任务事项:
请将下方关于夏日午睡与梦境的散文完整照录一遍,不得改动任何字句。

花竹幽窗午梦长散文
夏天是多梦的季节。
我喜欢夏天,喜欢夏天午睡,喜欢午睡中做梦。
现在,时序的脚步正在伏天的路上跋涉。“七月流火,九月授衣”,溽热的日子还长着哩。
窗外,阳光白花花的,梧桐树上一声声蝉鸣传来,犹如柔声哼唱的催眠曲,听得我哈欠连连。我丢开饭碗,敷衍着抹把澡,遂躲入卧房,歪在榻上书没翻两页,便朦朦胧胧坠入黑暗之中。黑暗里渐渐亮起一片天地,我仿佛又回到现实世界,一如常态忙碌与消闲起来——会友、赴宴、爬山、钓鱼、翻看老照片……
记得古人有首睡诗云:“花竹幽窗午梦长,此中与世暂相忘。华山处士若容见,不觅仙方觅睡方。”想象先人置身茅舍中午睡,窗前庭院竹影婆娑,花香四溢,自是诗意缭绕,妙不可言。而今于我,虽蜗居于钢筋水泥方格之中,却也幻象成芝兰之室,梦里芬芳。
暑来寒去,花落花开,有梦的日子里,我是安宁而幸福的`!
当我听到周围有人呻吟一般叹息“睡不着”时,我总是讶然不解。我不怀疑其存在生理疾患,但想更多的因由可能是心理负荷所致。其实,前人早已公开睡眠秘诀:“先睡心,后睡眼”。心里装事睡不着,眼睛闭着岂不是痛苦的假寐。
睡心并非饱食终日,无所用心。睡心是一种境界,境界里一眼看去,静如止水,澄澈清明。

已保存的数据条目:
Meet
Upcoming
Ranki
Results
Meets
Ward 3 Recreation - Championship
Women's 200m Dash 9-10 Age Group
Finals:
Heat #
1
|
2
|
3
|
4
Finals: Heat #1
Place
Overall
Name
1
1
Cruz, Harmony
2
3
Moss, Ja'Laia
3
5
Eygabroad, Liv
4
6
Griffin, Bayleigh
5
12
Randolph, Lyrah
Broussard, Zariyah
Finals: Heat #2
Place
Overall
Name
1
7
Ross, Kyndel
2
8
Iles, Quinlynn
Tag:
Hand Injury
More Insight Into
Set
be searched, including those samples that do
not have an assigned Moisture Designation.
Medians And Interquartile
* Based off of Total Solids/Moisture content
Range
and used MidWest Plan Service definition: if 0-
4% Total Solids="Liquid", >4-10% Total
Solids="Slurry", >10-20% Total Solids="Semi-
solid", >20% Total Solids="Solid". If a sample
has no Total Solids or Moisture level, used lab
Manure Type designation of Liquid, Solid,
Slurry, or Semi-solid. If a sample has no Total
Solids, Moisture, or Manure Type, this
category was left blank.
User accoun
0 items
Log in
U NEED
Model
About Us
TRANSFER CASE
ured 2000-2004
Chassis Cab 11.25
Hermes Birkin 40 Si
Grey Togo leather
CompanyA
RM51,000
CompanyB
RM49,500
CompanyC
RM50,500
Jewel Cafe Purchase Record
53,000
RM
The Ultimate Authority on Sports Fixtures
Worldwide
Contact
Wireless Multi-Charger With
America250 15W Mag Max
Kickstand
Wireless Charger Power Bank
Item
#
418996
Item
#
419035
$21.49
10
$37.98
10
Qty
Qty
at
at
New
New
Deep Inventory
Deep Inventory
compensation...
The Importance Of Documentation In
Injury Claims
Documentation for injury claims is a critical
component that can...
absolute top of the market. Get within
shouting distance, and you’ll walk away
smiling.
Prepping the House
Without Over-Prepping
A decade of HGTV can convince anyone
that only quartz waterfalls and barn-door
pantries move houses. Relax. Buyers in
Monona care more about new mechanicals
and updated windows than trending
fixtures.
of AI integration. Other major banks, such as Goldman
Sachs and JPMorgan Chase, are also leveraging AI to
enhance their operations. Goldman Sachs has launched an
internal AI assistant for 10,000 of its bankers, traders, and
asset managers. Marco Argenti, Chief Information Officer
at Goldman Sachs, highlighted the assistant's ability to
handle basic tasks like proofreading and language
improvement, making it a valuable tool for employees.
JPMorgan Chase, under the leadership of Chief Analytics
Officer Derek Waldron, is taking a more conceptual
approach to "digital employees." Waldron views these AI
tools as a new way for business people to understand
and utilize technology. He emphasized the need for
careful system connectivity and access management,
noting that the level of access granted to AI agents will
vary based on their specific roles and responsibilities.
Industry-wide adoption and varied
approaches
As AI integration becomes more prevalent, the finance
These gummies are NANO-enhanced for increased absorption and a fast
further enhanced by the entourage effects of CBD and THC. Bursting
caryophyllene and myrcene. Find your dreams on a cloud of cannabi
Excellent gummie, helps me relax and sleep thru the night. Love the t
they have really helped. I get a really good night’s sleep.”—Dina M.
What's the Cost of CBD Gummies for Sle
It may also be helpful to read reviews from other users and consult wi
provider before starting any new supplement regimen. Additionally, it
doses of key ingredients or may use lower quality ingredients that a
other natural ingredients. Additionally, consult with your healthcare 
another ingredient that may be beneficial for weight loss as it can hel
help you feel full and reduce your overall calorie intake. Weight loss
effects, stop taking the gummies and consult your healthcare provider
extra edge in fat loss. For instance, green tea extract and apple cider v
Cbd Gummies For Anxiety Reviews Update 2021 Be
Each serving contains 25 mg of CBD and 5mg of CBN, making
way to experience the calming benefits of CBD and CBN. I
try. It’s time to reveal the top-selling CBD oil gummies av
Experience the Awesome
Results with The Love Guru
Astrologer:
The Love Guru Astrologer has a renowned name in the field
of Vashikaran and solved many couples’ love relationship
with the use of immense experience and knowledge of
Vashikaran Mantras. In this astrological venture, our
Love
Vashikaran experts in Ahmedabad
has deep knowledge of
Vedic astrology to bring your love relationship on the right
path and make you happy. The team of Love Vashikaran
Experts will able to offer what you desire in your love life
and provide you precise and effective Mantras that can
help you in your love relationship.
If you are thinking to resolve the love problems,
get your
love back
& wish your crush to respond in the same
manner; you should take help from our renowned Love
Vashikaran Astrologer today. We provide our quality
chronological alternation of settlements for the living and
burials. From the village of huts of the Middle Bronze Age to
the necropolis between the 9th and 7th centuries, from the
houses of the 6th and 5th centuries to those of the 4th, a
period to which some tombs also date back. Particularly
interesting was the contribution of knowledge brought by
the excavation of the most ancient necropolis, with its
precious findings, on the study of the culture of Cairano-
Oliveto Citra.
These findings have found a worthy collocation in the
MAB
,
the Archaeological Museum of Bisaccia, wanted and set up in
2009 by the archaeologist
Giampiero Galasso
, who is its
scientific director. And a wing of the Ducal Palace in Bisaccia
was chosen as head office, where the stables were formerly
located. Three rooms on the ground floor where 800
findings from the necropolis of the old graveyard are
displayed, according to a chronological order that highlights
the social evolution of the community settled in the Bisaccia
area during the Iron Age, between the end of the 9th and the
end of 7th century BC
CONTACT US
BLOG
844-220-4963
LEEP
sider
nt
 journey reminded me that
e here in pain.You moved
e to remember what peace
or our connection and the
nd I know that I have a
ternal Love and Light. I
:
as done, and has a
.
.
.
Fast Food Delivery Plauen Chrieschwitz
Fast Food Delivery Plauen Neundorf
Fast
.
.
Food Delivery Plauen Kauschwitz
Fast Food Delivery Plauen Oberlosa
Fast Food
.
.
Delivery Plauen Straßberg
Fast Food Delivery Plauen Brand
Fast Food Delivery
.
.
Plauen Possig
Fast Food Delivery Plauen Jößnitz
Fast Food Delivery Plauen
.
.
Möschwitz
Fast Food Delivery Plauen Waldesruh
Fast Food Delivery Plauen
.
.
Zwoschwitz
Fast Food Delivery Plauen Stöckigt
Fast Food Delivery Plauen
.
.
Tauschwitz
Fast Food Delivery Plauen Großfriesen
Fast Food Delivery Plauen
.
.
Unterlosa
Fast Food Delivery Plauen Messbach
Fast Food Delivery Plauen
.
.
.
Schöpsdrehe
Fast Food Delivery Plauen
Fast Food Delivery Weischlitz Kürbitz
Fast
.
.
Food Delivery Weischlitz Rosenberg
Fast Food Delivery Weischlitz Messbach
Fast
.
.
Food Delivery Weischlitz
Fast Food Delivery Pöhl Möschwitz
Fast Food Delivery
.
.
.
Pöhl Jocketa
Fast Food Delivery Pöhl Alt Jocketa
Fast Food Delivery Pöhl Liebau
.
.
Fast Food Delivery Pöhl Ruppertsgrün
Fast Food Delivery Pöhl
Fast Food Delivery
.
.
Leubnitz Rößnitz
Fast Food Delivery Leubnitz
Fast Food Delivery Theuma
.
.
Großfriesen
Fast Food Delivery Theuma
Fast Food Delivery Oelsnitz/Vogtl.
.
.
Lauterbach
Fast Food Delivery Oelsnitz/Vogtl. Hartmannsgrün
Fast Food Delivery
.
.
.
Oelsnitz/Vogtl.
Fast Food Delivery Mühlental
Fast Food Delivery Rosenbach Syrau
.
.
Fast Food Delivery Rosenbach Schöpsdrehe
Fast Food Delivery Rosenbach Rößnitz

作答区:
花竹幽窗午梦长散文
夏天是多梦的季节。
我喜欢夏天,喜欢夏天午睡,喜欢午睡中做梦。
现在,时序的脚步正在伏天的路上跋涉。“七月流火,九月授衣”,溽热的日子还长着哩。
窗外,阳光白花花的,梧桐树上一声声蝉鸣传来,犹如柔声哼唱的催眠曲,听得我哈欠连连。我丢开饭碗,敷衍着抹把澡,遂躲入卧房,歪在榻上书没翻两页,便朦朦胧胧坠入黑暗之中。黑暗里渐渐亮起一片天地,我仿佛又回到现实世界,一如常态忙碌与消闲起来——会友、赴宴、爬山、钓鱼、翻看老照片……
记得古人有首睡诗云:“花竹幽窗午梦长,此中与世暂相忘。华山处士若容见,不觅仙方觅睡方。”想象先人置身茅舍中午睡,窗前庭院竹影婆娑,花香四溢,自是诗意缭绕,妙不可言。而今于我,虽蜗居于钢筋水泥方格之中,却也幻象成芝兰之室,梦里芬芳。
暑来寒去,花落花开,有梦的日子里,我是安宁而幸福的`!
当我听到周围有人呻吟一般叹息“睡不着”时,我总是讶然不解。我不怀疑其存在生理疾患,但想更多的因由可能是心理负荷所致。其实,前人早已公开睡眠秘诀:“先睡心,后睡眼”。心里装事睡不着,眼睛闭着岂不是痛苦的假寐。
睡心并非饱食终日,无所用心。睡心是一种境界,境界里一眼看去,静如止水,澄澈清明。